Collected data entries:
>>>

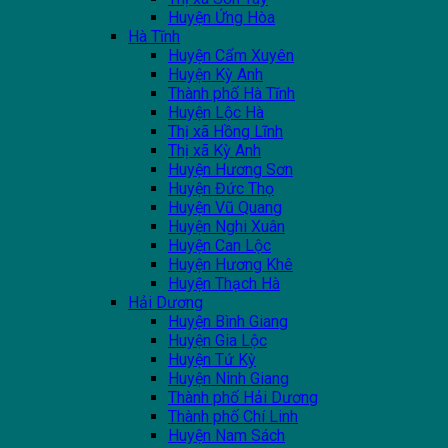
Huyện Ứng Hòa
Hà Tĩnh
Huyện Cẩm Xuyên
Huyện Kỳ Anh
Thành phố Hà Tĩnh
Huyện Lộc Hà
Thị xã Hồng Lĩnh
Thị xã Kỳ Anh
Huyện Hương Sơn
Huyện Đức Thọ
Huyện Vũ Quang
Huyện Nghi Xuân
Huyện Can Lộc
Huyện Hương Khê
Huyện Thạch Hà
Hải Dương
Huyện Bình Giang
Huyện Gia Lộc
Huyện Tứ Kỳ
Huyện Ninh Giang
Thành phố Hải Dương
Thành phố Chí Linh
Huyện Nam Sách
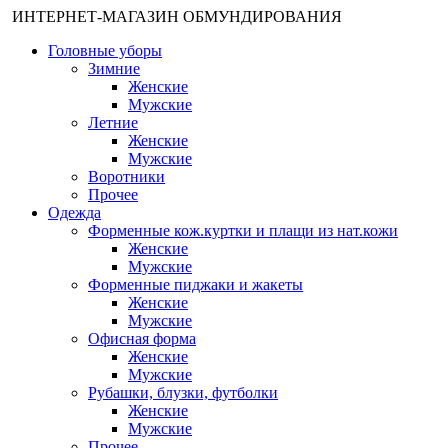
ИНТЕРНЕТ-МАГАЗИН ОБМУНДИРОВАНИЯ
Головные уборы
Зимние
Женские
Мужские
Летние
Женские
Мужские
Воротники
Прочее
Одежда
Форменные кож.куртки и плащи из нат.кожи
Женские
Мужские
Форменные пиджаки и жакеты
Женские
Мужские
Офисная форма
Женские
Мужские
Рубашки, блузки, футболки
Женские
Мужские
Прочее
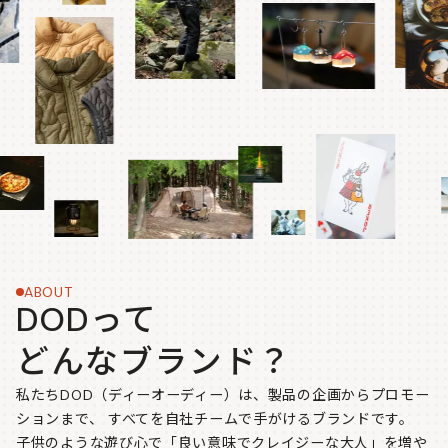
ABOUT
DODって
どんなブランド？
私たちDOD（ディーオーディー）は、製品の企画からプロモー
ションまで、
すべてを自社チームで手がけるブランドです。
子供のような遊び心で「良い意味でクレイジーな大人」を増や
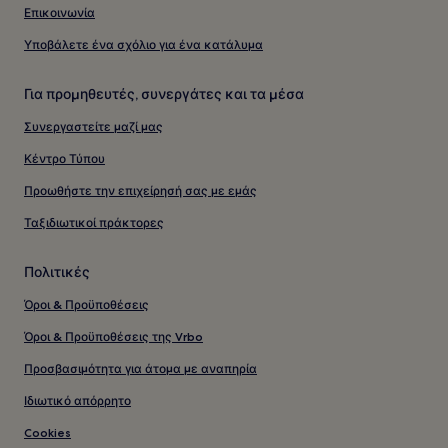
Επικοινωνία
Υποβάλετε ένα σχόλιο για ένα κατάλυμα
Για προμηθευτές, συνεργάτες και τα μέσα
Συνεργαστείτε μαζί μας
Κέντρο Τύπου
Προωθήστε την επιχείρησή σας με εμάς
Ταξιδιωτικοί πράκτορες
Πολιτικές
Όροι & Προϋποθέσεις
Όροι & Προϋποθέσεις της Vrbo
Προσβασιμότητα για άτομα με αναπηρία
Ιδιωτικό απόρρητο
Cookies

<<<
>>>

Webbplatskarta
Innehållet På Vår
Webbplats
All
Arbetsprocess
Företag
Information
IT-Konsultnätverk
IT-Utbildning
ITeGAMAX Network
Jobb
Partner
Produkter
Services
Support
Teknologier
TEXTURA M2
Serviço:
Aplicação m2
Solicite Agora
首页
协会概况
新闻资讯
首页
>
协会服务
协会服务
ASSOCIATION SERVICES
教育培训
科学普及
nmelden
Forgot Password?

<<<
>>>

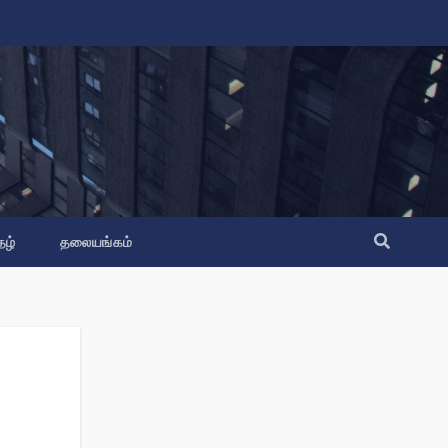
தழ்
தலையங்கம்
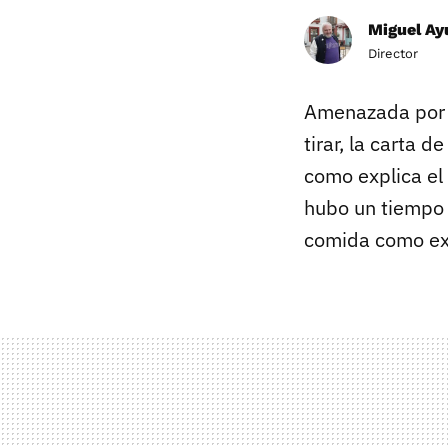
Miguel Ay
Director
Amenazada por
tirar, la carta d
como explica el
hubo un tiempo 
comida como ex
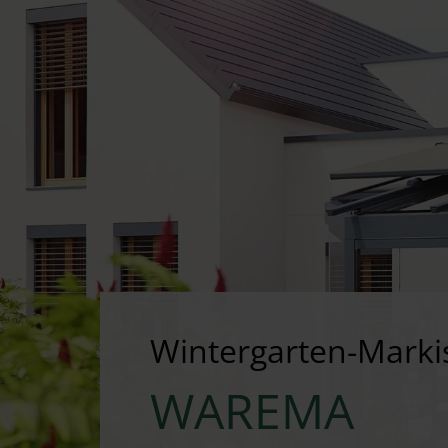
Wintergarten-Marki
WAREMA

<<<

YOUR GOAL: Transcribe the stretch of text from the line containing "Huyện Ứng Hòa" through the line containing "子供のような遊び心で「良い意味でクレイジーな大人」を増や", including both of those lines. Leave the pictures out.

YOUR RESPONSE:
Huyện Ứng Hòa
Hà Tĩnh
Huyện Cẩm Xuyên
Huyện Kỳ Anh
Thành phố Hà Tĩnh
Huyện Lộc Hà
Thị xã Hồng Lĩnh
Thị xã Kỳ Anh
Huyện Hương Sơn
Huyện Đức Thọ
Huyện Vũ Quang
Huyện Nghi Xuân
Huyện Can Lộc
Huyện Hương Khê
Huyện Thạch Hà
Hải Dương
Huyện Bình Giang
Huyện Gia Lộc
Huyện Tứ Kỳ
Huyện Ninh Giang
Thành phố Hải Dương
Thành phố Chí Linh
Huyện Nam Sách
ИНТЕРНЕТ-МАГАЗИН ОБМУНДИРОВАНИЯ
Головные уборы
Зимние
Женские
Мужские
Летние
Женские
Мужские
Воротники
Прочее
Одежда
Форменные кож.куртки и плащи из нат.кожи
Женские
Мужские
Форменные пиджаки и жакеты
Женские
Мужские
Офисная форма
Женские
Мужские
Рубашки, блузки, футболки
Женские
Мужские
Прочее
ABOUT
DODって
どんなブランド？
私たちDOD（ディーオーディー）は、製品の企画からプロモー
ションまで、
すべてを自社チームで手がけるブランドです。
子供のような遊び心で「良い意味でクレイジーな大人」を増や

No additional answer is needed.